Tenants at the Barclay may be able to buy their building after all. (Carmel)

On April 14, the D.C. Superior Court handed down a decision in a case that has taken seven years to resolve. Tenant associations at two buildings came out on top—but four of them went through all those layers of appeal for nothing.

Here’s the backstory: In early 2004, Harold and Maxine Bernstein decided to sell 11 apartment buildings in D.C. to Carmel Partners for $88 million. In order to avoid the hassle of the Tenant Opportunity to Purchase Act—which stipulates that tenant associations must be given the match the price at which the building is offered for sale—the Bernsteins engineered a complicated transaction transferring 99.99 percent of the consolidated properties to Carmel, and 0.01 percent to another entity created for the purpose of the deal. With the help of Richard Luchs, the most creative and aggressive landlord’s attorney in the city, the Department of Consumer and Regulatory Affairs signed off on the non-sale. (City Paper‘s Ryan Grim chronicled the whole sordid process back in 2006).

Tenants at six of the apartment buildings, clustered in Mt. Pleasant and Columbia Heights, sued over the transparently manipulative transaction. Each of the lower courts that heard the cases granted the Bernsteins summary judgment, agreeing with the DCRA that the transfer didn’t qualify as a “sale.” The tenants appealed. In his novel defense, Luchs used comma placement in the rent control legislation to argue that TOPA only kicked in if the building had been sold with the intention of demolishing it or turning it into housing for sale—and that even if it wasn’t, that the legislation itself was an unconstitutional redistribution of wealth from the landlord to the tenants.

The five-judge panel bought none of that, applying commonsense logic to the question of whether the transaction constituted a sale subject to TOPA (of course it did) and whether the whole law was constitutional (of course it is, as much as a graduated income tax, Medicare, or unemployment compensation). That was enough to reverse the lower courts’ decisions on two of the cases—the Lanier and the Barclay apartments. But on four of the cases, the court reluctantly ruled that the tenant associations lacked standing to sue, having not demonstrated that they had more than 50 percent of the building’s residents as members.

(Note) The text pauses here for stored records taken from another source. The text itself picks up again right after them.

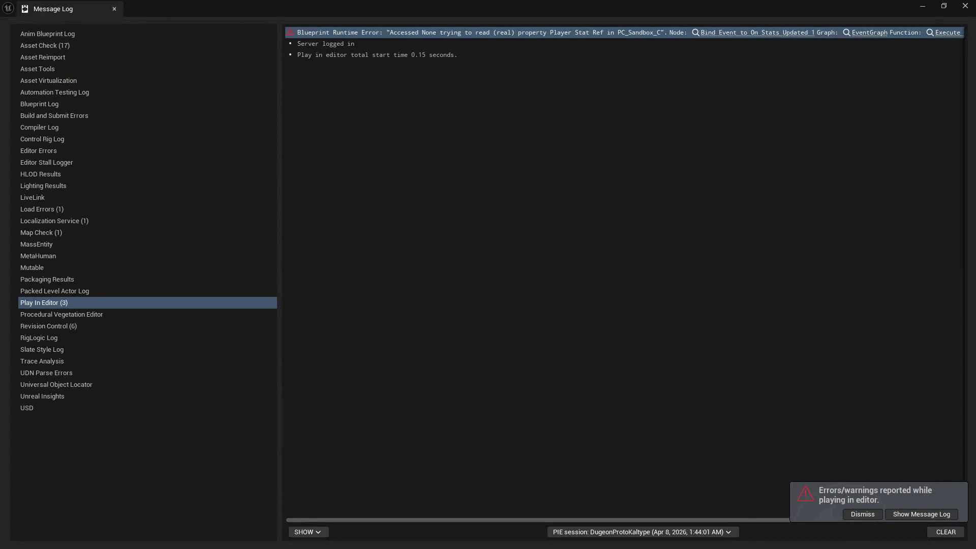
pyautogui.click(964, 5)
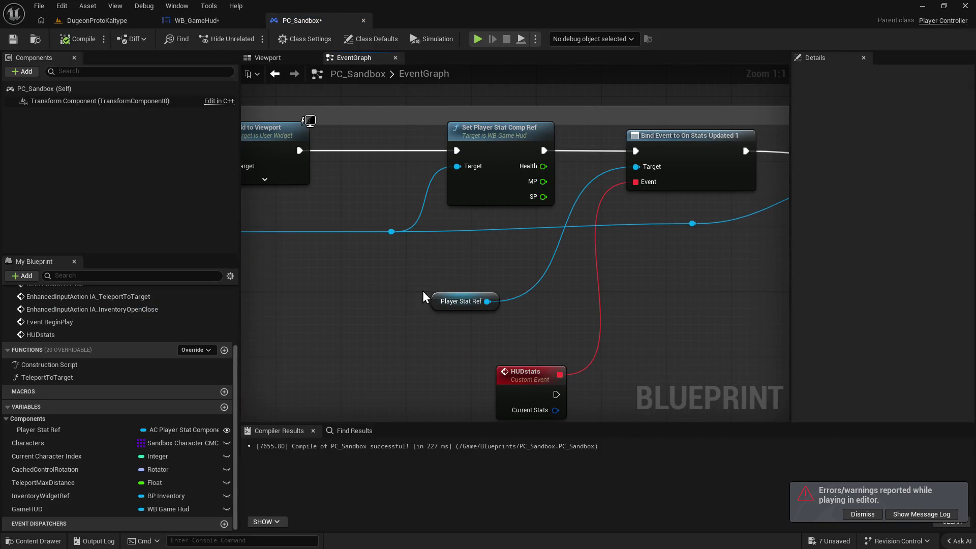
pyautogui.scroll(-3, 420, 287)
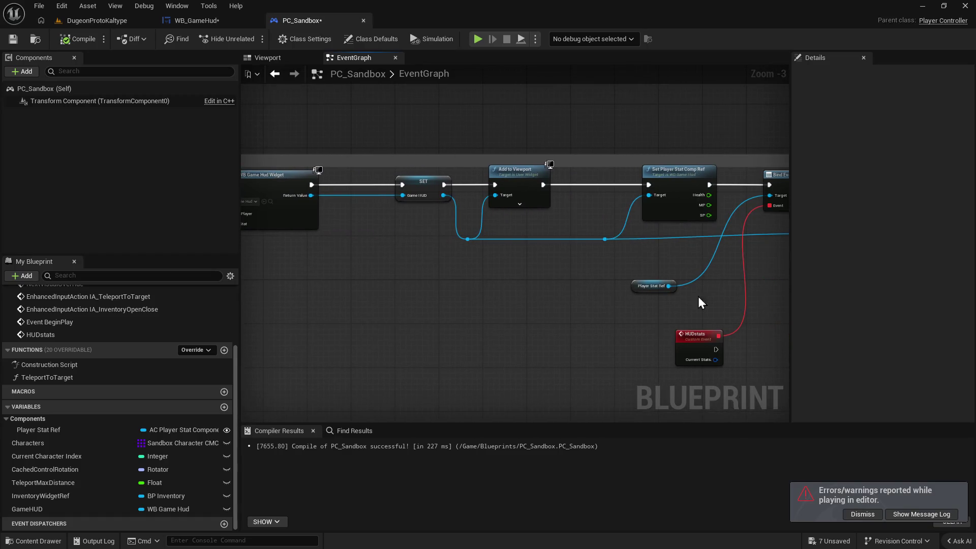
pyautogui.moveTo(642, 288); pyautogui.dragTo(516, 299)
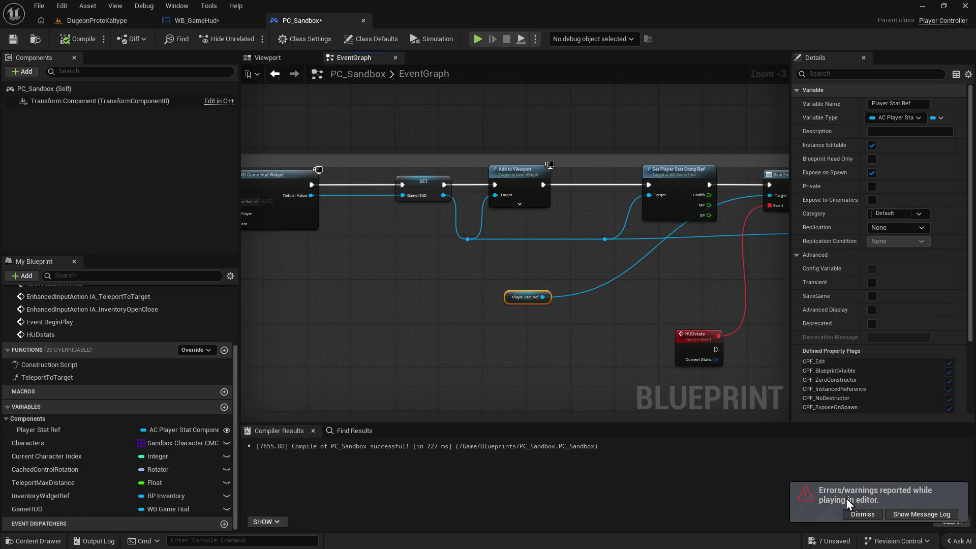
pyautogui.click(917, 514)
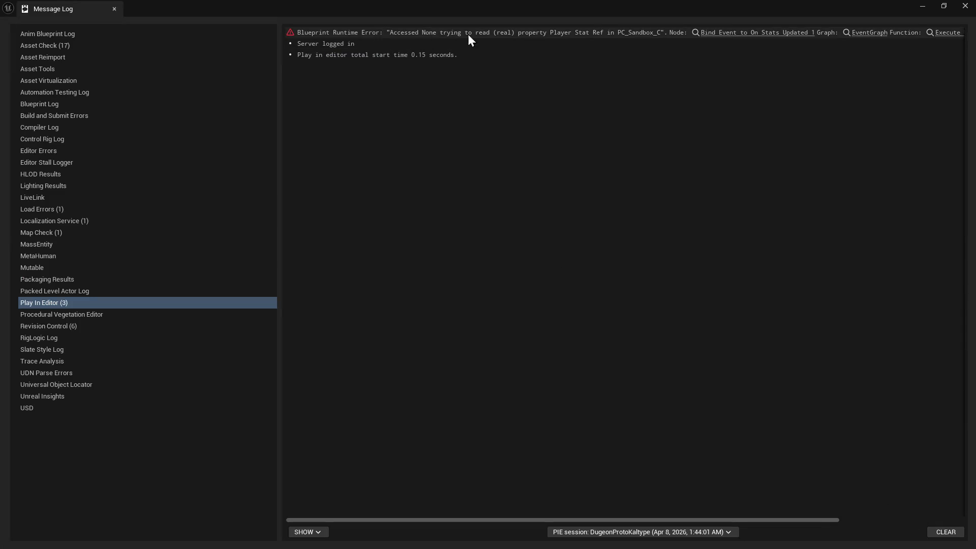
pyautogui.click(965, 7)
# Open the Content Drawer and select the SandboxCharacter_CMC blueprint in CoreGameFiles.
pyautogui.rightClick(389, 267)
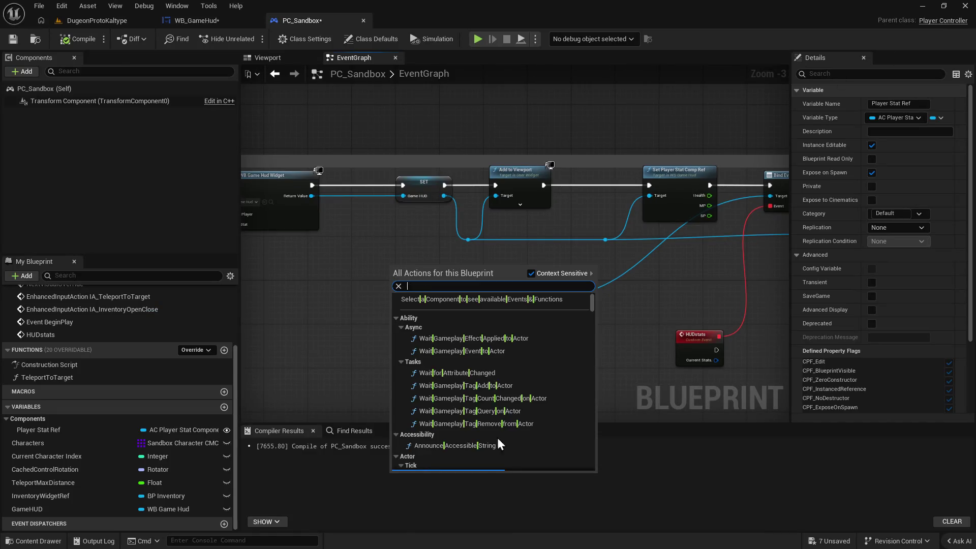
pyautogui.click(312, 328)
pyautogui.press('ctrl+space')
pyautogui.click(775, 414)
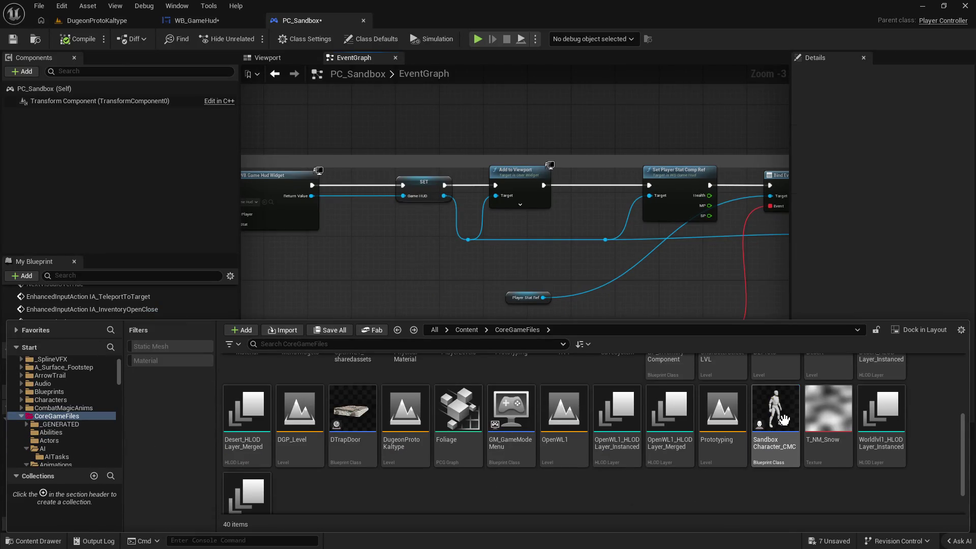
# Open SandboxCharacter_CMC and survey its event graph down to the DamageSystemEvents section.
pyautogui.press('Return')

Since the case initially came to light, Councilmember Jim Graham—an avowed foe of Luchs and his firm, Greenstein, DeLorme, and Luchs—helped pass an amendment to the rent control law that will prevent landlords from skirting TOPA by using a straw minority purchaser (which he crowed about again last week). And legislation last year allowed all registered tenant associations standing to sue without requiring a majority of the building’s occupants to be members.

But a failing in the legislation becomes apparent in this case: Smallish tenant associations still don’t have a claim under TOPA. So even if they’re able to sue, they probably won’t win, which means that appellants at the Argonne, Richman Towers, Sarbin Towers, and Marconi Park are out of luck—which highlights the importance of having strong tenant associations in the first place. Tenants at the Lanier and the Barclay, by contrast, will probably get the chance to purchase their buildings, at long last—or at least, those tenants who stuck it out.